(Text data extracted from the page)

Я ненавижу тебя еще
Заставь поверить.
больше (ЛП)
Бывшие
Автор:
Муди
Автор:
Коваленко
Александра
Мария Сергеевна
--
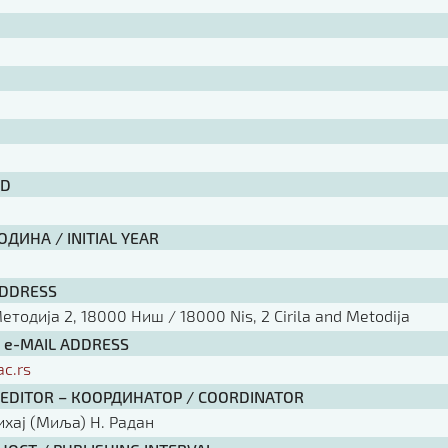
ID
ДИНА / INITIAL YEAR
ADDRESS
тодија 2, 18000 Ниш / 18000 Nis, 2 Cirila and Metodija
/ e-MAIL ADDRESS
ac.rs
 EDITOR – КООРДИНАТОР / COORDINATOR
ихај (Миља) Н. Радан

-- Task --
Rewrite the lines from the one containing "Я ненавижу тебя еще" through the one containing "Мария Сергеевна", inclusive, with "Бывшие" replaced by "Прежние" and nothing else altered. Give only those lines.

-- Output below --
Я ненавижу тебя еще
Заставь поверить.
больше (ЛП)
Прежние
Автор:
Муди
Автор:
Коваленко
Александра
Мария Сергеевна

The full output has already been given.